___ Input

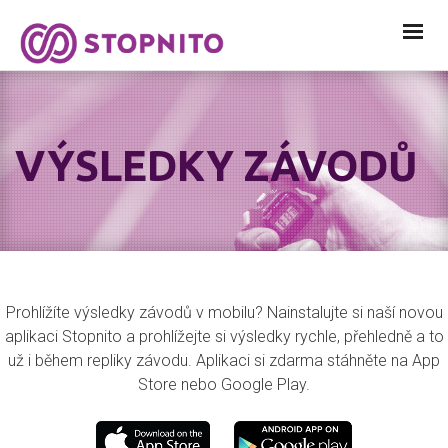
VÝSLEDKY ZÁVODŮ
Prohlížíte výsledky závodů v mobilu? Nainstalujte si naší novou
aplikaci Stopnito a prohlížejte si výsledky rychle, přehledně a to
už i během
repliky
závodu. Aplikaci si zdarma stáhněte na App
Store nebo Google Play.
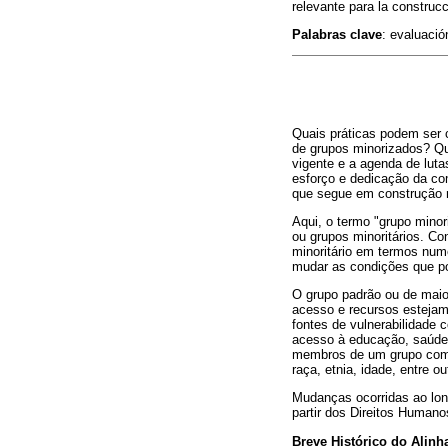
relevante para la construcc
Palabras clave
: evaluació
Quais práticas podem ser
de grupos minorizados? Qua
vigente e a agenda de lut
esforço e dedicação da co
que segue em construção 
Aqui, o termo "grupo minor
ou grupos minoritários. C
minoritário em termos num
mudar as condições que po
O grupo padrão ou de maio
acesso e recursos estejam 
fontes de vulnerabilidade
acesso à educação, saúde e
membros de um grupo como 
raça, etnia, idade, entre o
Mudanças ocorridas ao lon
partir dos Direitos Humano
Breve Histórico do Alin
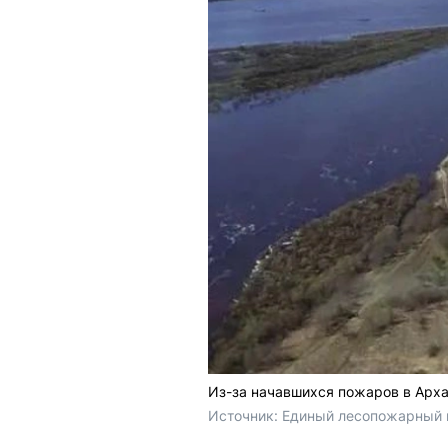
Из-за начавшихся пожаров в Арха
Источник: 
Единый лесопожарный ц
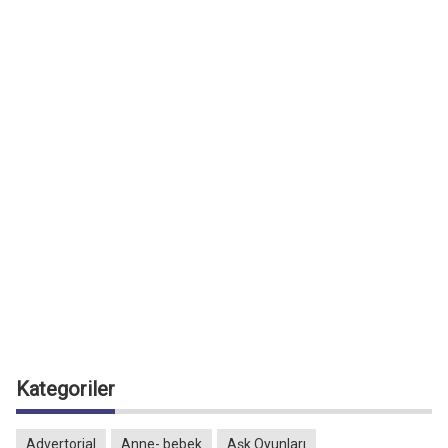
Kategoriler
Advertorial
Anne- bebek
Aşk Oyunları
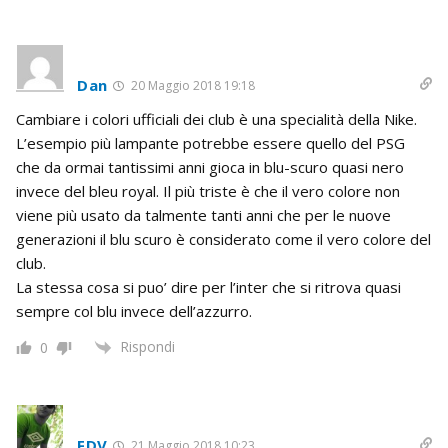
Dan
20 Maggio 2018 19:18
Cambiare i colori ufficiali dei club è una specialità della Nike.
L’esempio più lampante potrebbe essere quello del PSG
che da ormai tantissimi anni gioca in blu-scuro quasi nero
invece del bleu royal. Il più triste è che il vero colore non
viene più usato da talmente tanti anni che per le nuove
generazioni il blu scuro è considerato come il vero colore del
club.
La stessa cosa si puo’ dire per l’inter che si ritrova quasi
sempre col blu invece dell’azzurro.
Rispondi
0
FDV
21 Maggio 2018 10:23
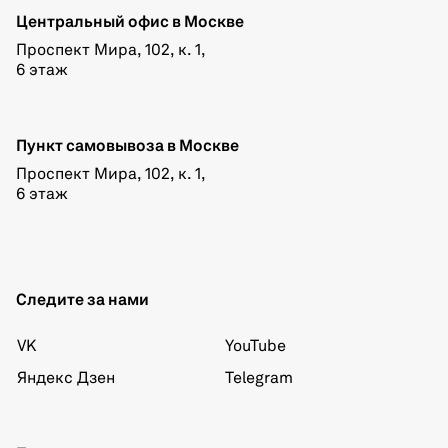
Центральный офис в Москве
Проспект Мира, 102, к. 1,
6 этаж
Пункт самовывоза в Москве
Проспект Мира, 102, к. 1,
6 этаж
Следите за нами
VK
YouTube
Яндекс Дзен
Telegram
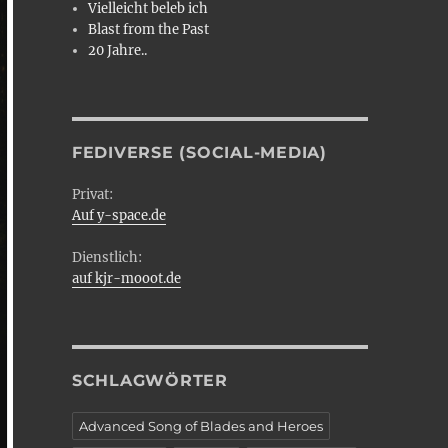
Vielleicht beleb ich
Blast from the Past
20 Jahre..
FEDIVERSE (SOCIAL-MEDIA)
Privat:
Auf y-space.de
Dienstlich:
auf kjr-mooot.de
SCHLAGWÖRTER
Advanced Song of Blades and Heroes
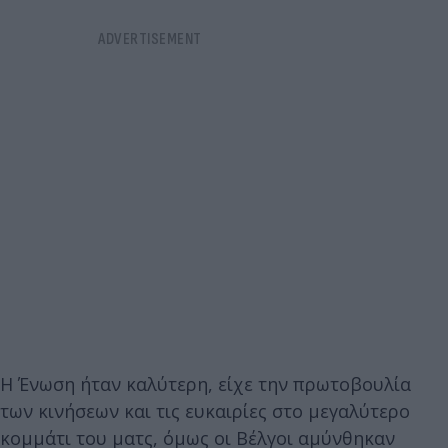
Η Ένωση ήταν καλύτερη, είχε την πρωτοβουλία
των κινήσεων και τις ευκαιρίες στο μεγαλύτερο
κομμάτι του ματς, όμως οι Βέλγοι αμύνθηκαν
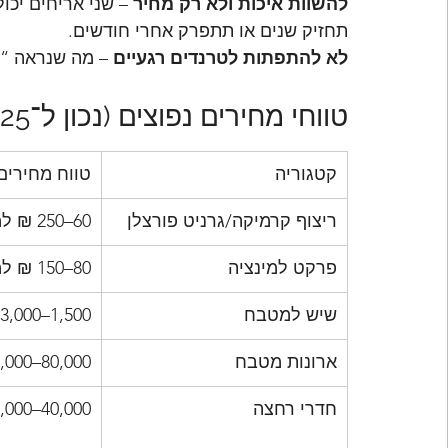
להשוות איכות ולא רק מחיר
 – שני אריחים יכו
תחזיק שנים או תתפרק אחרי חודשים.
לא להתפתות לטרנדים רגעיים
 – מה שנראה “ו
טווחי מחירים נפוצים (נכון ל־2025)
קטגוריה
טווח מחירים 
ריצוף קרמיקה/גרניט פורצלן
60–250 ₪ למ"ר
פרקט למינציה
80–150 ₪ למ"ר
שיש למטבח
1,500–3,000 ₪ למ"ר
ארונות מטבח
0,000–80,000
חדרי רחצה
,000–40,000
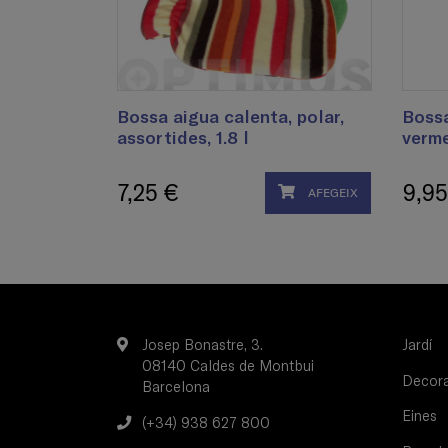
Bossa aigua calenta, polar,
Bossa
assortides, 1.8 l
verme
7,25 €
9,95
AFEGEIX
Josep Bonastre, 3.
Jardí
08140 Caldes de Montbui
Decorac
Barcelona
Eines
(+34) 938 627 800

______
___ Input

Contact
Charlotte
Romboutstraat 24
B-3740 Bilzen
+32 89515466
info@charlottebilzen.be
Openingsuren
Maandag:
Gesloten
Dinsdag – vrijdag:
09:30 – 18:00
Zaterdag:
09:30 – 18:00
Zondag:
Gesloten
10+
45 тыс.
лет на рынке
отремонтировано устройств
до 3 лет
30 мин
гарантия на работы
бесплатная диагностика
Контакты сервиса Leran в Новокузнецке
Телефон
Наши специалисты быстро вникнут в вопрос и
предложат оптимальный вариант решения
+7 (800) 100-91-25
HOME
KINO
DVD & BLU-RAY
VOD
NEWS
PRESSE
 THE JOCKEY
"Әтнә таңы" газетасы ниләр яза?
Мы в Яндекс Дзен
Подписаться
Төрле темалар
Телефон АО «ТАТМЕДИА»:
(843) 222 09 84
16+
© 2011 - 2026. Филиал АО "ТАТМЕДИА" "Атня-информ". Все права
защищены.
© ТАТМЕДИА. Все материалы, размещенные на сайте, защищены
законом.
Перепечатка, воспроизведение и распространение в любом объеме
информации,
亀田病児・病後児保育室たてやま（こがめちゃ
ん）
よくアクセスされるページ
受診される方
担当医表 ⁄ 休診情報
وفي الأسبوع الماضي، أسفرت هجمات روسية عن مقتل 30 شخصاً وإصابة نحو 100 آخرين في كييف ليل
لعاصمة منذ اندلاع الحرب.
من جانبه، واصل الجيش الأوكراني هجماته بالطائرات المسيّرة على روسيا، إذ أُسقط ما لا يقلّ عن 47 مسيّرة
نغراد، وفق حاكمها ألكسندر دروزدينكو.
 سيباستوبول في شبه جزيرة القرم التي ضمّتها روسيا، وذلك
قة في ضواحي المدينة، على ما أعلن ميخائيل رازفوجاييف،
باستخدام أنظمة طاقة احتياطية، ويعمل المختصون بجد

______

## What to work on
Copy the records from the line with "Центральный офис в Москве" up to and including the line with "(+34) 938 627 800", leaving out the pictures.

## Exercise solution
Центральный офис в Москве
Проспект Мира, 102, к. 1,
6 этаж
Пункт самовывоза в Москве
Проспект Мира, 102, к. 1,
6 этаж
Следите за нами
VK
YouTube
Яндекс Дзен
Telegram
Vielleicht beleb ich
Blast from the Past
20 Jahre..
FEDIVERSE (SOCIAL-MEDIA)
Privat:
Auf y-space.de
Dienstlich:
auf kjr-mooot.de
SCHLAGWÖRTER
Advanced Song of Blades and Heroes
Η Ένωση ήταν καλύτερη, είχε την πρωτοβουλία
των κινήσεων και τις ευκαιρίες στο μεγαλύτερο
κομμάτι του ματς, όμως οι Βέλγοι αμύνθηκαν
להשוות איכות ולא רק מחיר
 – שני אריחים יכו
תחזיק שנים או תתפרק אחרי חודשים.
לא להתפתות לטרנדים רגעיים
 – מה שנראה “ו
טווחי מחירים נפוצים (נכון ל־2025)
קטגוריה
טווח מחירים 
ריצוף קרמיקה/גרניט פורצלן
60–250 ₪ למ"ר
פרקט למינציה
80–150 ₪ למ"ר
שיש למטבח
1,500–3,000 ₪ למ"ר
ארונות מטבח
0,000–80,000
חדרי רחצה
,000–40,000
Bossa aigua calenta, polar,
Bossa
assortides, 1.8 l
verme
7,25 €
9,95
AFEGEIX
Josep Bonastre, 3.
Jardí
08140 Caldes de Montbui
Decorac
Barcelona
Eines
(+34) 938 627 800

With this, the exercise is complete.